I hadn't seen these pictures until Leigh Moore passed them on to me recently. He received them from Jim Durwood. I think they may have been taken in the Souris Hall, but I'm not sure. The time is likely the fall of 1971. Mike Burtch had joined the band on percussion and Dave Hasselfield on sax.  Before long Mike was bringing a complete kit plus the congas.

 

Leigh on his clavinet. Before he purchased the electric piano.

Me with the SG I got from Tom Cornett

 

Paul with his Telecaster bass

 

Jamie Durward

 

Mike Burtch

Dave Has

And More Photos..  

Another Brandon University "Pub"

 

Ken, Paul, Leigh, Garth, Jamie, Barb and… Dave was off to the right

Afterthoughts:

Barb Good (Now Barb Falloon) was teaching at Souris School, where I worked for 12 years.

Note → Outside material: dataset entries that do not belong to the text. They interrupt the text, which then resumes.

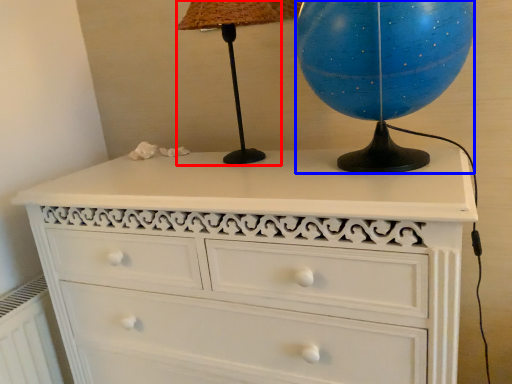
Question: Which of the following is the closest to the observer, table lamp (highlighted by a red box) or sphere (highlighted by a blue box)?

Choices:
 (A) table lamp
 (B) sphere

Answer: (B)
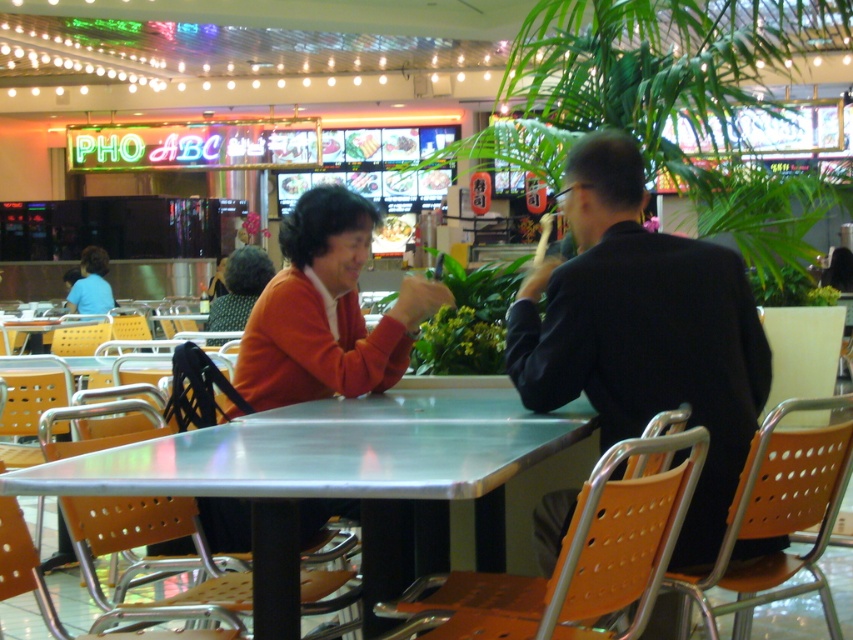
Question: Among these points, which one is nearest to the camera?

Choices:
 (A) (13, 572)
 (B) (71, 288)

Answer: (A)

Question: Can you confirm if black matte suit at center is positioned above orange perforated plastic chair at lower right?

Choices:
 (A) no
 (B) yes

Answer: (B)

Question: Estimate the real-world distances between objects in this image. Which object is closer to the orange perforated plastic chair at lower left?

Choices:
 (A) matte orange sweater at center
 (B) orange perforated plastic chair at lower right
 (C) metallic orange chair at lower left
 (D) light blue shirt at left

Answer: (A)

Question: Is orange perforated plastic chair at lower right smaller than orange perforated plastic chair at lower left?

Choices:
 (A) no
 (B) yes

Answer: (A)

Question: Is orange perforated plastic chair at lower center positioned behind light blue shirt at left?

Choices:
 (A) yes
 (B) no

Answer: (B)

Question: Based on their relative distances, which object is farther from the orange perforated plastic chair at lower left?

Choices:
 (A) black matte suit at center
 (B) metallic orange chair at lower left
 (C) metallic orange chair at center
 (D) orange perforated plastic chair at lower center

Answer: (D)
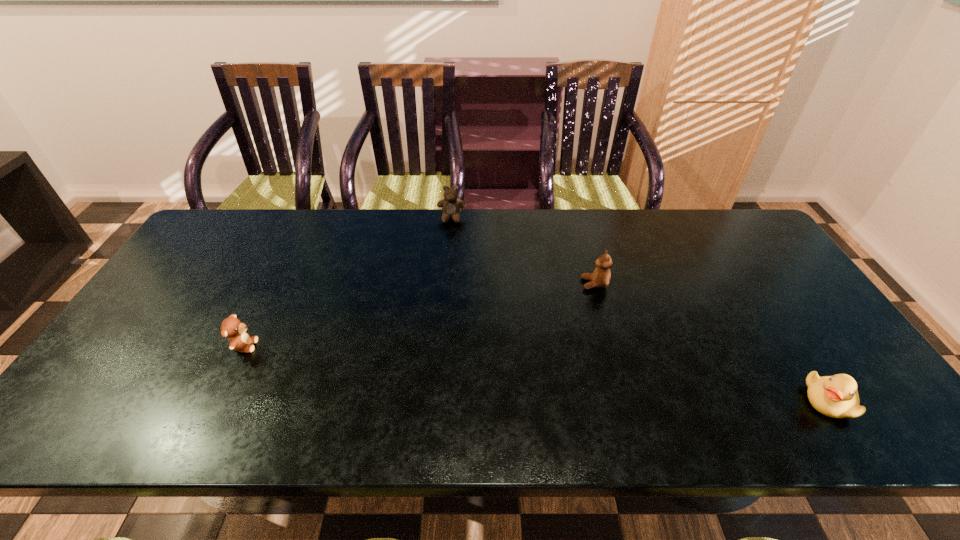
Identify the location of free spot between the farthest object and the rightmost object. This screenshot has width=960, height=540. (640, 309).

Locate an element on the screen. vacant point located between the shortest teddy bear and the second teddy bear from left to right is located at coordinates (348, 282).

This screenshot has height=540, width=960. In order to click on vacant space in between the rightmost teddy bear and the rightmost object in this screenshot , I will do `click(712, 342)`.

The image size is (960, 540). I want to click on vacant area that lies between the rightmost object and the second object from left to right, so click(640, 309).

Find the location of `the second closest object to the rightmost object`. the second closest object to the rightmost object is located at coordinates (451, 206).

Select which object appears as the third closest to the farthest teddy bear. Please provide its 2D coordinates. Your answer should be formatted as a tuple, i.e. [(x, y)], where the tuple contains the x and y coordinates of a point satisfying the conditions above.

[(836, 396)]

Identify the location of teddy bear that is the second closest one to the third nearest object. The image size is (960, 540). (233, 328).

The height and width of the screenshot is (540, 960). I want to click on teddy bear that stands as the closest to the third object from right to left, so click(601, 277).

Identify the location of free space that satisfies the following two spatial constraints: 1. on the face of the farthest teddy bear; 2. on the face of the leftmost object. The image size is (960, 540). (442, 346).

Locate an element on the screen. The image size is (960, 540). vacant space that satisfies the following two spatial constraints: 1. on the face of the third object from right to left; 2. on the face of the leftmost teddy bear is located at coordinates (442, 346).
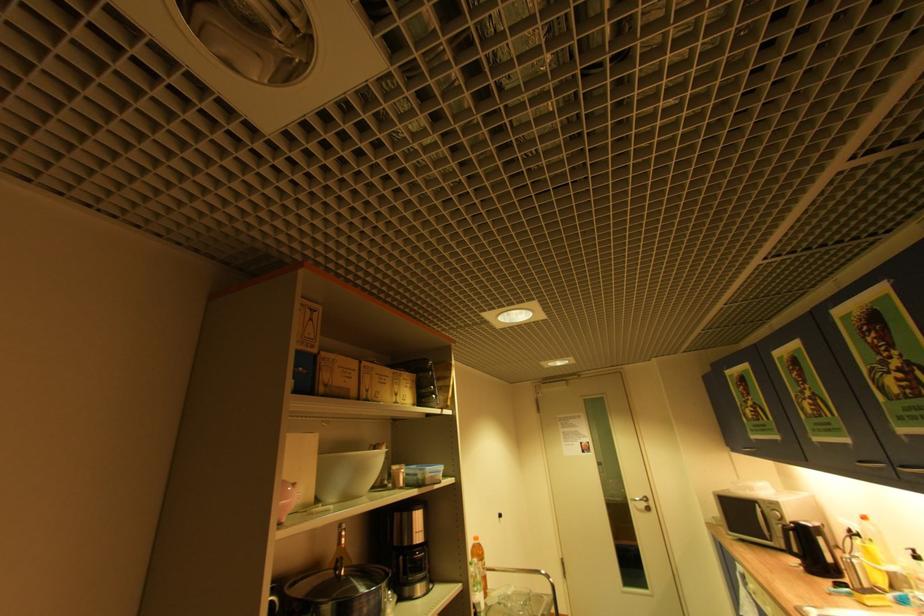
This screenshot has height=616, width=924. Describe the element at coordinates (640, 503) in the screenshot. I see `the silver door handle` at that location.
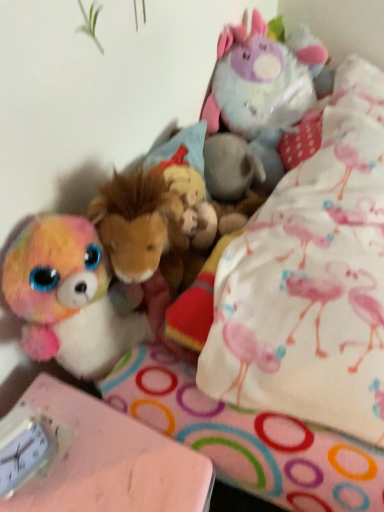
You are a GUI agent. You are given a task and a screenshot of the screen. Output one action in this format:
    pyautogui.click(x=<x>, y=<y>)
    Task: Click on the vacant space to the right of white plastic clock at lower left
    The width and height of the screenshot is (384, 512).
    Given the screenshot: What is the action you would take?
    pyautogui.click(x=107, y=461)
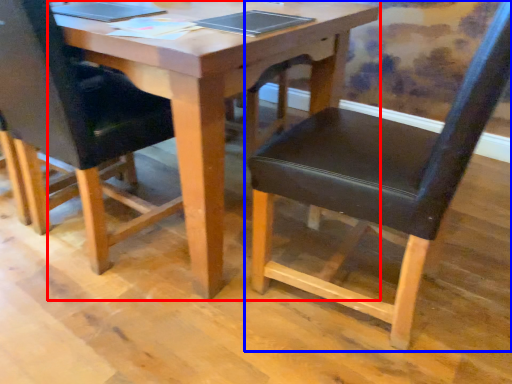
Question: Which point is further to the camera, table (highlighted by a red box) or chair (highlighted by a blue box)?

Choices:
 (A) table
 (B) chair

Answer: (A)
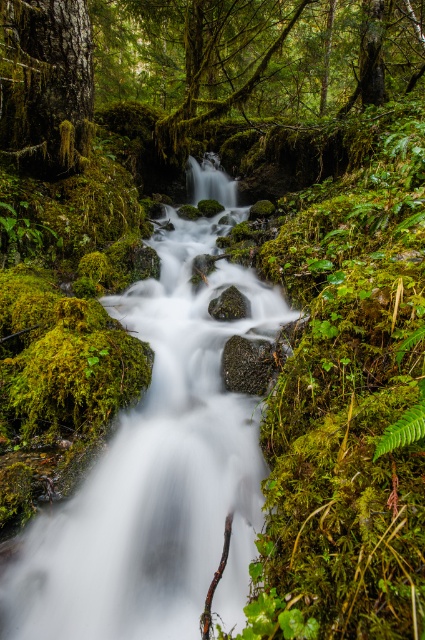
Question: Which object appears farthest from the camera in this image?

Choices:
 (A) rough textured rock at center
 (B) white smooth stream at center

Answer: (A)

Question: Among these objects, which one is nearest to the camera?

Choices:
 (A) green mossy rock at center
 (B) rough textured rock at center
 (C) white smooth stream at center

Answer: (C)

Question: Where is white smooth stream at center located in relation to rough textured rock at center in the image?

Choices:
 (A) below
 (B) above

Answer: (A)

Question: Can you confirm if green mossy tree trunk at upper left is bigger than green mossy rock at center?

Choices:
 (A) no
 (B) yes

Answer: (B)

Question: Can you confirm if white smooth stream at center is thinner than green mossy tree trunk at upper left?

Choices:
 (A) no
 (B) yes

Answer: (A)

Question: Which object is the closest to the green mossy rock at center?

Choices:
 (A) white smooth stream at center
 (B) green mossy tree trunk at upper left

Answer: (A)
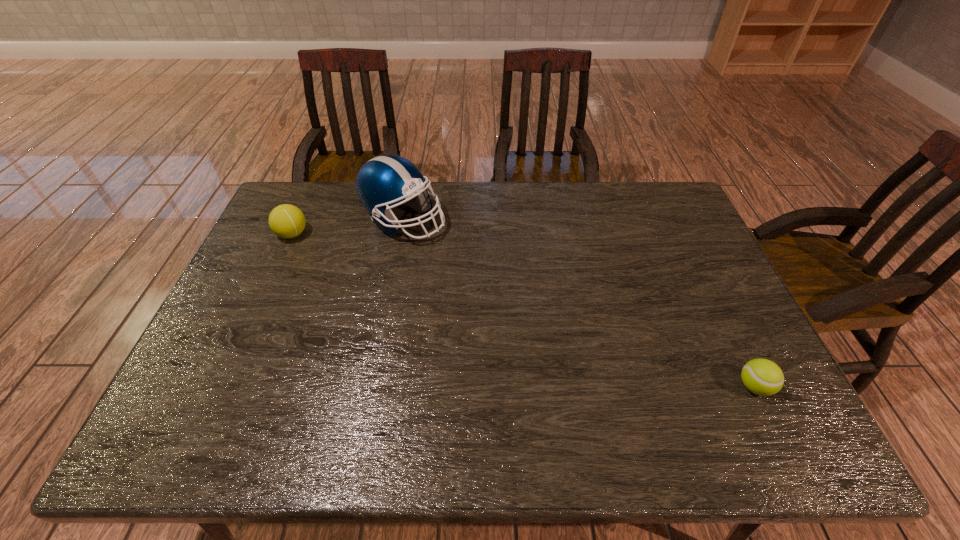
The width and height of the screenshot is (960, 540). Identify the location of object positioned at the left edge. (287, 221).

Locate an element on the screen. object at the right edge is located at coordinates (763, 377).

The height and width of the screenshot is (540, 960). I want to click on vacant space at the far edge of the desktop, so click(453, 184).

This screenshot has height=540, width=960. In the image, there is a desktop. What are the coordinates of `vacant space at the near edge` in the screenshot? It's located at (285, 428).

Where is `vacant region at the left edge of the desktop`? vacant region at the left edge of the desktop is located at coordinates (255, 296).

The width and height of the screenshot is (960, 540). I want to click on vacant space at the right edge of the desktop, so click(692, 280).

In the image, there is a desktop. Where is `vacant space at the far left corner`? This screenshot has height=540, width=960. vacant space at the far left corner is located at coordinates (300, 198).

Leigh lives in Prince Edward County, east of Toronto where he plays with "The Fade Kings" It was cool to re-connect with Leigh and exchange e-mails after all these years. 

I've lost touch with Mike Kotyk, Gaye, and Mike Pettit.

Mike Burtch recently found this site and contacted me. He recently retired from his position as Curator of the Art Gallery of Algoma (Sault Ste. Marie). He was just completing work on a very interesting film project: Painted Land: In Search of the Group of Seven.

Jim Durward also contacted me recently and it was nice to hear from him. He's written and directed a few movies.

Dave was playing jazz in (and coaching football) in Winnipeg last I heard - I'm connected with him on Facebook.

Paul lives in Brandon and is still playing. I spoke to him recently, and saw his current band a Beatles tribute.